In a recent interview with the state news agency ZANIS, ZCF director general Chirwa rejected the complaints from the farmers. Saying he was aware of the criticism that the plants are ‘white elephants’, he called such views ‘ignorant’.

‘(The critics) should visit the rural areas where these plants are dotted to appreciate how much people are using them’, he said, whilst, a little later, criticising the farmers for not understanding their business.

‘The original idea was for the milling plants to provide maize meal to boarding schools, health facilities and other surrounding communities.
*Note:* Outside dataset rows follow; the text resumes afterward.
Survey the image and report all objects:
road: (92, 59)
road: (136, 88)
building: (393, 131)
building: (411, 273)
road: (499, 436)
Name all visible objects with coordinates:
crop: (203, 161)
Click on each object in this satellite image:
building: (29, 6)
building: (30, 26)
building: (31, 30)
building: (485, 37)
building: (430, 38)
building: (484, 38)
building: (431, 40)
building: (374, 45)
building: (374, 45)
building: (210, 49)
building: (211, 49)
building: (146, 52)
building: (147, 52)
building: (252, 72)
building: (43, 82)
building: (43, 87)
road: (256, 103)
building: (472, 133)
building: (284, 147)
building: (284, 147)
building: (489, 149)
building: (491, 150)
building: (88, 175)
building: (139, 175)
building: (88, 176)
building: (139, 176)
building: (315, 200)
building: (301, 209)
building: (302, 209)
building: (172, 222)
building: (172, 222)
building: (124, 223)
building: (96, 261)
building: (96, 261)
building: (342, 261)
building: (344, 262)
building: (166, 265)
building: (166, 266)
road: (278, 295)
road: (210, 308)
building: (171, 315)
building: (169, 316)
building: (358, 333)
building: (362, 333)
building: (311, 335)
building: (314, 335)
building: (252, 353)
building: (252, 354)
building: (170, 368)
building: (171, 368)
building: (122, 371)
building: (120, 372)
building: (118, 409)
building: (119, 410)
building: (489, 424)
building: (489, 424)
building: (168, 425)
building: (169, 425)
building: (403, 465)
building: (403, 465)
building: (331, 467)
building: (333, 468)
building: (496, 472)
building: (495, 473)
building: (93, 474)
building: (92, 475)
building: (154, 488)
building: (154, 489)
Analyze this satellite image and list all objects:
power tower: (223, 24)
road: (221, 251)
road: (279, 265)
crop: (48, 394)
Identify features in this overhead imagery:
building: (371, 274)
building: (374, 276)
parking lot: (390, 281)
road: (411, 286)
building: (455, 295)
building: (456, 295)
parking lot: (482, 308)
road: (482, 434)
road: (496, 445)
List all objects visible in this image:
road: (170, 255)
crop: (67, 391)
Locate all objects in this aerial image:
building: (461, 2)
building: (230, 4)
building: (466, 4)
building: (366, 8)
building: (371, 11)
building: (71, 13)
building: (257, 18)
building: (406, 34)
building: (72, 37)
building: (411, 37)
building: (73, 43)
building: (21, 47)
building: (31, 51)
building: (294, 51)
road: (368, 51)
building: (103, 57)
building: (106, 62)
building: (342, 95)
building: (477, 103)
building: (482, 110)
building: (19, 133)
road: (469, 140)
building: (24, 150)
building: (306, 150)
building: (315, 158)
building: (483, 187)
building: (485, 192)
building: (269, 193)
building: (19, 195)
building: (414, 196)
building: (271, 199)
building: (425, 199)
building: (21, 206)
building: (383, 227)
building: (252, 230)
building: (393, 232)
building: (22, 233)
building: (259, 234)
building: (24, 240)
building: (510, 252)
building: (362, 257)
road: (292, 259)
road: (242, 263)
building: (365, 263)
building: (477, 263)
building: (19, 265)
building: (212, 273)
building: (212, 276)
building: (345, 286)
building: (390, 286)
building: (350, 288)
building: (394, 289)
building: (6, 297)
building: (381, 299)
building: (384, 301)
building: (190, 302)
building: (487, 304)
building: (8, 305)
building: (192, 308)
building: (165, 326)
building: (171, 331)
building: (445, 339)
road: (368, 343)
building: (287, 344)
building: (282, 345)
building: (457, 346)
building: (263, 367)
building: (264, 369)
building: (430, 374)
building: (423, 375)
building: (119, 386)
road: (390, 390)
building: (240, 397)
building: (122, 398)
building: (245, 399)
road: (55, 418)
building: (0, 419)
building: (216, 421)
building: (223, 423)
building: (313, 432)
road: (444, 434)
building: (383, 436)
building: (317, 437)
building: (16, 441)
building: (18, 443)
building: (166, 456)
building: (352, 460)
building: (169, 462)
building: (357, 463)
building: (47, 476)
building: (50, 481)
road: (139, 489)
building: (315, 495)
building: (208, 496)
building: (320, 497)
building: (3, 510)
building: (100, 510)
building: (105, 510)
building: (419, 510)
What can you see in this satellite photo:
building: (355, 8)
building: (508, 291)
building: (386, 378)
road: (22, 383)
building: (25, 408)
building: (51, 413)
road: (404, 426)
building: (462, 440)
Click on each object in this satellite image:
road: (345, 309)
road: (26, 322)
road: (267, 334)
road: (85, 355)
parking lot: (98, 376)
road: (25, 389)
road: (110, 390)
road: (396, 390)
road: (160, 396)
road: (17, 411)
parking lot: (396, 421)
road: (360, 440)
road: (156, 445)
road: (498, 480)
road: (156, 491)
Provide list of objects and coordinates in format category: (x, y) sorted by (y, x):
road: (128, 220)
People (the farmers) have not grasped this model’, he said, deftly avoiding to comment on the well-known obstacles Zambian farmers face with regard to transport and access to local markets.

But in Kasama the residents’ scoff at the notion that the milling plants will ever signal a change in their fortunes. The best some people here hope for is to be next in line for the spoils of a rotten system, which may just befall you if you openly profess your support for the ruling party ahead of the August 2021 presidential, parliamentary, and local government elections.

Notes

  1. The Zambian treasury has disputed the World Bank calculations, maintaining that the quoted figure of US$30 billion includes other non-government and private sector loans, including those contracted by utility firms such as the Zambia Electricity Supply Corporation ZESCO.
  2. See: The Financial Intelligence Centre Money Laundering and Terrorist Financing Trends Report, 2018.
  3. This percentage is used by investors, lenders and other players to measure a country’s ability to make future payments on its debt; the higher it is, the more expensive it becomes to borrow more.
  4. For decades now, the countries have had very close ties. Already in 1997, China opened its first financial institution in Africa, a subsidiary of the Bank of China, in Zambia, offering personal and corporate banking finance and loans. More recently, government departments such as citizenship and immigration have appointed the Chinese bank as the chosen recipient of government payments for residence permits.